A iniciativa do Sebrae teve o objetivo de selecionar potenciais empreendedores, empresários e pesquisadores e oferecer capacitação e mentoria. E, além disso, contribuir na construção de uma rede de contato para ajudar os empreendedores no desenvolvimento do negócio para que eles tenham sucesso no mercado, explica Rogério Ramos, diretor técnico do Sebrae.
Para Adelice Novak, coordenadora estadual de Inovação do Sebrae, o impacto vai além da economia:
O grande impacto desse trabalho é formar uma nova geração de empreendedores comprometidos com um desenvolvimento mais sustentável, baseado na inovação e no uso responsável dos recursos naturais do Cerrado.

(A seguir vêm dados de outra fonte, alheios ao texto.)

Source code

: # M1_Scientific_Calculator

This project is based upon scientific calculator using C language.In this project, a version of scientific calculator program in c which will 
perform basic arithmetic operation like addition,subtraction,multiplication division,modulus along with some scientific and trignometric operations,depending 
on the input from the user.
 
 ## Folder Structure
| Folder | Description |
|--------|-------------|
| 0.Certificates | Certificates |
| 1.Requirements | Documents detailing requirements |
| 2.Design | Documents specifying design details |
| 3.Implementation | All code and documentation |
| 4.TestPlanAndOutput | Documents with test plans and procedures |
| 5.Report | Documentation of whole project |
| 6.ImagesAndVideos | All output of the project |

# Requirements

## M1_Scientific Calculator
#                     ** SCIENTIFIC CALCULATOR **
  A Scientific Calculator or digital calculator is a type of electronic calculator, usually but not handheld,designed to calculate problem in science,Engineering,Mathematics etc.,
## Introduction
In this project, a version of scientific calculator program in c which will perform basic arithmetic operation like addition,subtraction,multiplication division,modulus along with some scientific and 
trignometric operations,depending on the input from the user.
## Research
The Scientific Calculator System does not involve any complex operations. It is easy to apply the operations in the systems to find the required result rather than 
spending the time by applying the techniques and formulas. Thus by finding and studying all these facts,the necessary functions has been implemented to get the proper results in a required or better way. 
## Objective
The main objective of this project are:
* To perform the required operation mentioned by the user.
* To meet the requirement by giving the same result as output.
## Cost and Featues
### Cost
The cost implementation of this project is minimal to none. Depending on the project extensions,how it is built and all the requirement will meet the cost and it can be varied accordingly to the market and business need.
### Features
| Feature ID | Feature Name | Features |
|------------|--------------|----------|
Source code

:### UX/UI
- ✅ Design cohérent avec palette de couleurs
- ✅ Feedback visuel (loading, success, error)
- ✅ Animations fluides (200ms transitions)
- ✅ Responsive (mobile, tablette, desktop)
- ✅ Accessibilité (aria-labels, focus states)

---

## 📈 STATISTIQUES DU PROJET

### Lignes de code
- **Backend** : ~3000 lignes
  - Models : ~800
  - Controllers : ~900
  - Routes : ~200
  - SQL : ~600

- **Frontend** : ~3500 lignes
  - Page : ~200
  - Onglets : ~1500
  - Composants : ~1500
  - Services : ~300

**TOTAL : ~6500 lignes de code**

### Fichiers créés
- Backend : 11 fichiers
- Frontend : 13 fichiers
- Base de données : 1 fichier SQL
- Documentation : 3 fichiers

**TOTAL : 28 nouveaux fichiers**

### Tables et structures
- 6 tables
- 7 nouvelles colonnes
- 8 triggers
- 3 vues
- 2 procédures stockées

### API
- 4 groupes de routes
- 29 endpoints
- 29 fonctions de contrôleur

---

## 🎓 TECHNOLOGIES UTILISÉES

Identidade, renda e esperança
Com produtos certificados, apoio técnico e institucional, e um modelo baseado em cooperação e sustentabilidade, mulheres como Antonieta e Deuzeli não apenas produzem alimentos: elas cultivam novas perspectivas para si, para suas famílias e para o futuro do Jalapão.
Hoje, quando a gente vê nossos produtos com rótulo, código de barra e tudo certinho, dá um orgulho danado. Mas mais do que isso, dá esperança. Esperança de que as mulheres da zona rural, muitas vezes invisibilizadas, podem sim fazer a diferença, conclui Raquel.